Proton fraction in neutron star matter: dynamical mean-field approach

Dynamical mean field theory (DMFT) is used to study neutron matter, both with and without admixture of the proton fraction. The system is approximated by the lattice Hubbard model. The corresponding equation of state as a function of temperature/density/asymmetry is investigated. The results are compared with the standard mean field (MF) approach where the effect of local correlations is neglected. Whereas the influence of the correlations on the properties of a pure neutron matter is found to be moderate, it becomes strong when the proton admixture is taken into account. In particular, we calculate the proton fraction, energy density and pressure in outer core of neutron stars, taking into account the beta equilibrium condition.
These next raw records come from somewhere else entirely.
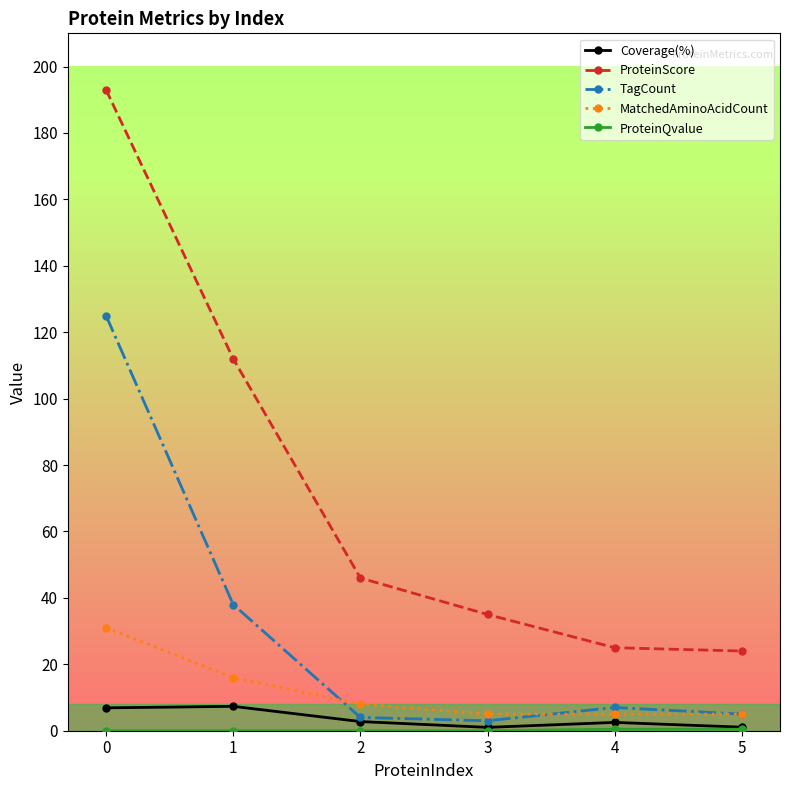

True or false: Coverage(%) and MatchedAminoAcidCount cross at least once.

False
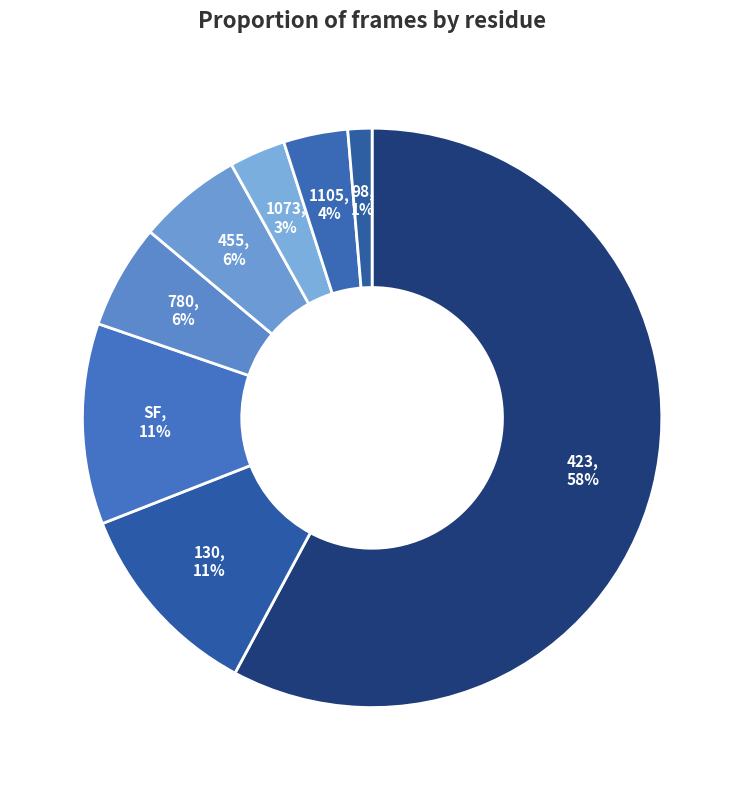

Count the number of slices in the pie.

8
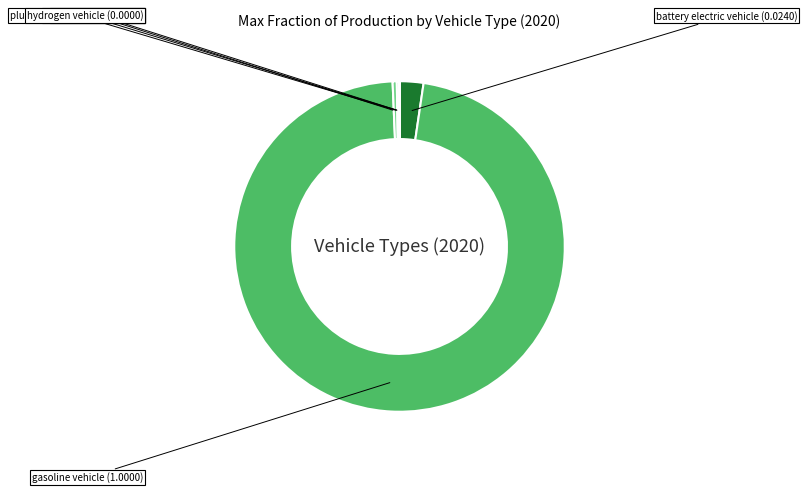

Is there any slice that represents more than half of the pie?

Yes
The DMFT predicts that the proton fraction is several times the MF based calculations, whereas the DMFT results for energy density and pressure are 30%-40% lower than the corresponding MF estimates. Physical implications of our findings for a neutron star dynamics are discussed.

Automated summary

The Dynamical Mean Field Theory (DMFT) is applied to study neutron matter, with a focus on the presence or absence of proton fraction. The results show that while the influence of correlations on pure neutron matter properties is moderate, it becomes significant when proton admixture is taken into account. Comparison with standard mean field (MF) approach reveals differences in predictions, especially in terms of proton fraction, energy density, and pressure.